18 Doesn’t this open the floodgates to categorising as property many things that have not traditionally been recognised as property under English law?
We think that is unlikely. It is true, however, that the basis for concluding that cryptoassets should in principle be capable of being owned is not specific to cryptoassets. It is conceivable, therefore, that the same analysis may apply equally to other arrangements (whether innovative or already established).
The legal statement presents a case for cryptoassets being property by reference to the broad characteristics of property (see paragraphs 49-58). It describes certain key features commonly associated with cryptoassets and applies these general descriptions to the identified characteristics of property.
It does not, however, directly stress test that analysis by applying it to several other types of intangible phenomena.
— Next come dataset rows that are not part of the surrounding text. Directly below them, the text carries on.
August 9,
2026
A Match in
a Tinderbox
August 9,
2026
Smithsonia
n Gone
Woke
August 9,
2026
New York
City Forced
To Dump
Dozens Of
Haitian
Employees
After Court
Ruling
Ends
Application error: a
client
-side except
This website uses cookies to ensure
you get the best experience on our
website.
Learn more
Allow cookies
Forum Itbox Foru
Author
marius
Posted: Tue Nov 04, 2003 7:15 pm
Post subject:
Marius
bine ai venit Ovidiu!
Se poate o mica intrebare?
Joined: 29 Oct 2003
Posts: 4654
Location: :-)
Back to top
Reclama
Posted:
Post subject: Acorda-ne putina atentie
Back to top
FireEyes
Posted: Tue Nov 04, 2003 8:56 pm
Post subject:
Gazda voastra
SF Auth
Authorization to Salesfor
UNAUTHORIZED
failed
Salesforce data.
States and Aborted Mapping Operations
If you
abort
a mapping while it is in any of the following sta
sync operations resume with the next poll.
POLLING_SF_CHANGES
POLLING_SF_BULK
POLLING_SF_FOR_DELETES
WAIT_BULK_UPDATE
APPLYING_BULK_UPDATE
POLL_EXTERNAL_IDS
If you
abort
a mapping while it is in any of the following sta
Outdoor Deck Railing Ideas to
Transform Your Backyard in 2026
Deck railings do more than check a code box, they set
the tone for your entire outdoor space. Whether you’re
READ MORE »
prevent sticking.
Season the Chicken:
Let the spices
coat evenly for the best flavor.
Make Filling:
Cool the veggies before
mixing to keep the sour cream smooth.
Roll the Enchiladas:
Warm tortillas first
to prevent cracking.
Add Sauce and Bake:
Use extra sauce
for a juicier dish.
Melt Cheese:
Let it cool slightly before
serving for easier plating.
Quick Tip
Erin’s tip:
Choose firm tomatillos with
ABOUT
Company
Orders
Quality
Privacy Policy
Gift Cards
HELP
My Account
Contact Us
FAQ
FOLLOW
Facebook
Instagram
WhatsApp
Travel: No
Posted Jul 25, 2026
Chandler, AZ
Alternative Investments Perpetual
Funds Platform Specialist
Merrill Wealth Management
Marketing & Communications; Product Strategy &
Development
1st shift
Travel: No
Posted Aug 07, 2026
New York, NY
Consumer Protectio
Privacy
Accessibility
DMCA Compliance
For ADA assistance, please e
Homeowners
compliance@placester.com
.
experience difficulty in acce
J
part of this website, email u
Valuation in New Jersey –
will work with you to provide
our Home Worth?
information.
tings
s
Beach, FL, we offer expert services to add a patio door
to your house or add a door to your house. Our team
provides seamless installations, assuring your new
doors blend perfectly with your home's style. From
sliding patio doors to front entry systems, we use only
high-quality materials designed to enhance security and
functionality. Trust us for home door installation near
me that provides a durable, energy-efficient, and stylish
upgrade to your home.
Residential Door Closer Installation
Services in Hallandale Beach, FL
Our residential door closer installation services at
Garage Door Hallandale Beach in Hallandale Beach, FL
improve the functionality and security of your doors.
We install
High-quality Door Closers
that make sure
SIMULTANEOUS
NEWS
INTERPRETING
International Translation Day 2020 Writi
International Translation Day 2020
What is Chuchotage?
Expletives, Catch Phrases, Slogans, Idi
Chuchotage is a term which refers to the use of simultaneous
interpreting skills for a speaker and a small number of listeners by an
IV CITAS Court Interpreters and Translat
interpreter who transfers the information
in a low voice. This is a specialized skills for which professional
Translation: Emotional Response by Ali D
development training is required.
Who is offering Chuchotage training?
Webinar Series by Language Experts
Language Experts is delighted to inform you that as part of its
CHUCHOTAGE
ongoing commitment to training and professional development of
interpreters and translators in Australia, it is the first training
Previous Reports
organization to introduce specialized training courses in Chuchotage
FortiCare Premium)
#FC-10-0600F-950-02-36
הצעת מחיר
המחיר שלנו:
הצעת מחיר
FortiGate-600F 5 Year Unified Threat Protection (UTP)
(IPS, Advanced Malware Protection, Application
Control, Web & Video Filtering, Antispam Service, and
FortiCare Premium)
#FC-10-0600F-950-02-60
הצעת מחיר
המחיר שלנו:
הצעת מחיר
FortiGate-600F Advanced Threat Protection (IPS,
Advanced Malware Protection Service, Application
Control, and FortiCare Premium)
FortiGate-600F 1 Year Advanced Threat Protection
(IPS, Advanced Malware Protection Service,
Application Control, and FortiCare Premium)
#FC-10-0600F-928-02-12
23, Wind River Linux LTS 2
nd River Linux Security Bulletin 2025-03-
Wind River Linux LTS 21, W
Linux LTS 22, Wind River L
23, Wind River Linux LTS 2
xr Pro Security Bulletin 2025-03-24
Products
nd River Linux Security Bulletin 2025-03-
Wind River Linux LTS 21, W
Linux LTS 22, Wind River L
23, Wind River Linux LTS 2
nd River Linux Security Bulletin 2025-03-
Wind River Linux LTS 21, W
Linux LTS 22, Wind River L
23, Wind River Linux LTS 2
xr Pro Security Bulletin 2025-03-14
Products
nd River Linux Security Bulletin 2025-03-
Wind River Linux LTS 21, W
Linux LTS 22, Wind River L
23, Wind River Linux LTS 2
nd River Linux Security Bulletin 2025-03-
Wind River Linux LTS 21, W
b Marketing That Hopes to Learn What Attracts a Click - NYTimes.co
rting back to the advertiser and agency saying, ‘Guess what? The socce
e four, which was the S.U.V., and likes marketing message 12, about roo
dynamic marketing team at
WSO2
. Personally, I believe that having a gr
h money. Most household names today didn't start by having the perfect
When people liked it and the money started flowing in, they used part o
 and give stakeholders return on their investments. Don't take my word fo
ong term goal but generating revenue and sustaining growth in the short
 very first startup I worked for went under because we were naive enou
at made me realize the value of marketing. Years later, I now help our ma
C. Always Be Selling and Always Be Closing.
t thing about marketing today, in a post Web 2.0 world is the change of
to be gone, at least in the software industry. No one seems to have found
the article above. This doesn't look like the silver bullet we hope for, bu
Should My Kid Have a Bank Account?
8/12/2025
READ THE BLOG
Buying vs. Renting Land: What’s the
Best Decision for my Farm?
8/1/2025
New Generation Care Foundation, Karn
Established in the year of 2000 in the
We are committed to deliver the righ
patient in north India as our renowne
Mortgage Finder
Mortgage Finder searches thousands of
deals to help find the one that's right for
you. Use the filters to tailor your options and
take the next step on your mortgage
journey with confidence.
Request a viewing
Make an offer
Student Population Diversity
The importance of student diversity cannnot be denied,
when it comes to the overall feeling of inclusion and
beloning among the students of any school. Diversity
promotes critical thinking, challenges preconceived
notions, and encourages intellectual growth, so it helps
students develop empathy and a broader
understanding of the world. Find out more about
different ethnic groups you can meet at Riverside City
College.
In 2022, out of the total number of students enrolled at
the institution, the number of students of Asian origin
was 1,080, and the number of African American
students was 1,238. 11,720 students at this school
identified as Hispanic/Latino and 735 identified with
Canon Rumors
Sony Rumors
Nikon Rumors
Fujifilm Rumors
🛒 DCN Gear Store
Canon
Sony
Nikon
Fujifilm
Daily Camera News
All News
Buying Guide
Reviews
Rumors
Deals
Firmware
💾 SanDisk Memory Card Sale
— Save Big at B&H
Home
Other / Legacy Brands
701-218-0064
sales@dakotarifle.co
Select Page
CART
This does mean that the analysis put forward in the legal statement could be applied beyond what we currently understand as cryptoassets and to other forms of data or intangible phenomena which are not commonly thought of as property – for example, something like a token on an internet game hosted by a single server which is transferrable between game participants in certain circumstances (although we note that in most such cases questions about legal status may not arise, as such games will invariably be governed by terms of use, which will either specify that no legal obligations arise or will likely create a chose in action). We do not, however, see any material issues with this, as long as such other forms of data are able to satisfy the criteria in the analysis set out in the legal statement, which is of course something to be determined on a case-by-case basis.
19 Which issues did the legal statement not cover?
There were many issues that the legal statement was not commissioned to address (see paragraphs 10 to 12). These include:
> conflicts of laws questions, such as when English law would be the correct law to consider matters of ownership of cryptoassets. We have provided some detail on this in FAQ 17 above;
> remedies, such as what recourse would there be against someone who interferes with the ownership rights of someone who owns cryptoassets. We have provided some detail on this in FAQs 13 and 14 above;
> regulation, such as whether a licence or other regulatory approval is required to effect certain dealings in cryptoassets and questions of specific regulatory characterisation, for example under settlement finality legislation; and
> other legal matters more appropriately dealt with by legislation, such as taxation, criminal law, partnership law, data protection, intellectual property, consumer protection, regulatory capital, anti-money laundering and counter- terrorist financing.